Re: [PATCH net 0/4] net: qede: avoid overruling error codes

From: Simon Horman
Date: Sat Apr 27 2024 - 13:36:35 EST


On Sat, Apr 27, 2024 at 12:58:38PM +0000, Asbjørn Sloth Tønnesen wrote:
> Hi Simon,
>
> Thank you for your review effort.
>
> On 4/27/24 11:48 AM, Simon Horman wrote:
> > On Fri, Apr 26, 2024 at 09:12:22AM +0000, Asbjørn Sloth Tønnesen wrote:
> > > This series fixes the qede driver, so that
> > > qede_parse_flow_attr() and it's subfunctions
> > > doesn't get their error codes overruled
> > > (ie. turning -EOPNOTSUPP into -EINVAL).
> > >
> > > ---
> > > I have two more patches along the same lines,
> > > but they are not yet causing any issues,
> > > so I have them destined for net-next.
> > > (those are for qede_flow_spec_validate_unused()
> > > and qede_flow_parse_ports().)
> > >
> > > After that I have a series for converting to
> > > extack + the final one for validating control
> > > flags.
> >
> > Hi,
> >
> > I'm fine with these patches so far as the code changes go.
> > But it is not clear to me that they are fixing a bug.
> >
> > If so, I think some explanation should go in the commit messages.
> > If not, I think these should be targeted at net-next
> > (and not have Fixes tags.
>
> Since I don't have the hardware I didn't try to construct commands, showing
> the wrong error code being returned. I could make up some hypothetical commands,
> and simulate how they would error. I assumed that the bug, was clear based on
> the list of possible return values for each function.
>
> As an example, in qede_parse_flow_attr() it validates dissector->used_keys,
> and if an unsupported FLOW_DISSECTOR_KEY_* is set, then ede_parse_flow_attr()
> returns -EOPNOTSUPP, which is returned to qede_add_tc_flower_fltr(),
> and only check for non-zero, and since -EOPNOTSUPP is non zero,
> then it returns -EINVAL. So if you try to match on a vlan tag,
> then FLOW_DISSECTOR_KEY_VLAN would be set, and cause a -EOPNOTSUPP
> to be returned, which then gets converted into a -EINVAL.
>
> All drivers generally returns -EOPNOTSUPP in their used_keys checks, and
> this driver clearly intended to do that as well.
>
> The -EINVAL override was introduced in the same commit as the above check,
> so it was broken from the start.
>
> Another example is 319a1d19471e (blamed in 4th patch), Jiri added
> a call to flow_action_basic_hw_stats_types_check() across multiple drivers,
> and since -EINVAL was returned only a few lines above, then he assumed
> that he could just return -EOPNOTSUPP, but that return value gets overruled
> into a -EINVAL. It is clear from the commit that Jiri intended to return
> -EOPNOTSUPP, but this part of the driver didn't follow the principle of
> least astonishment, so that function could only fail with -EINVAL.
>
> I think it's a bug, when another error code is returned than the one that
> was clearly intended, but it's properly a low impact one.
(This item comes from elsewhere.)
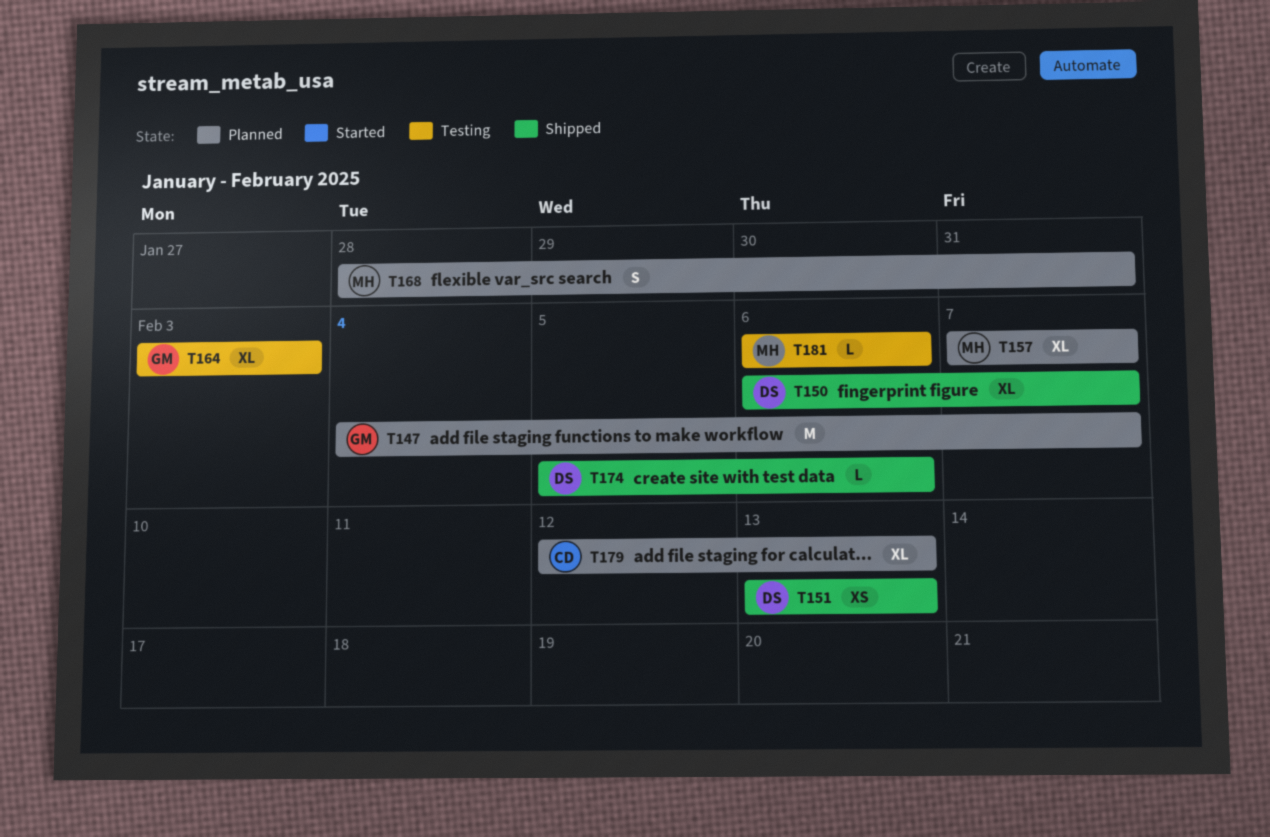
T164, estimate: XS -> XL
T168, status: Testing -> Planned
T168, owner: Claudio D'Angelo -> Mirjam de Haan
Thanks, now that you point this out I agree this should have been obvious
to me.

I agree that the patches resolve issues around -EOPNOTSUPP (and other error
values; that these errors are, in general, propagated to user-space; and
that especially in the case of -EOPNOTSUPP, this may effect the behaviour
of the system as it is intended to indicate that offload of an action is not
supported (at this time, for any reason).

> > Also, if you do end posting a v2, blamed, is misspelt several
> > times in commit messages.
>
> Sorry about that, will fix that if a v2 turns out to be needed.
>
> --
> Best regards
> Asbjørn Sloth Tønnesen
> Network Engineer
> Fiberby - AS42541
>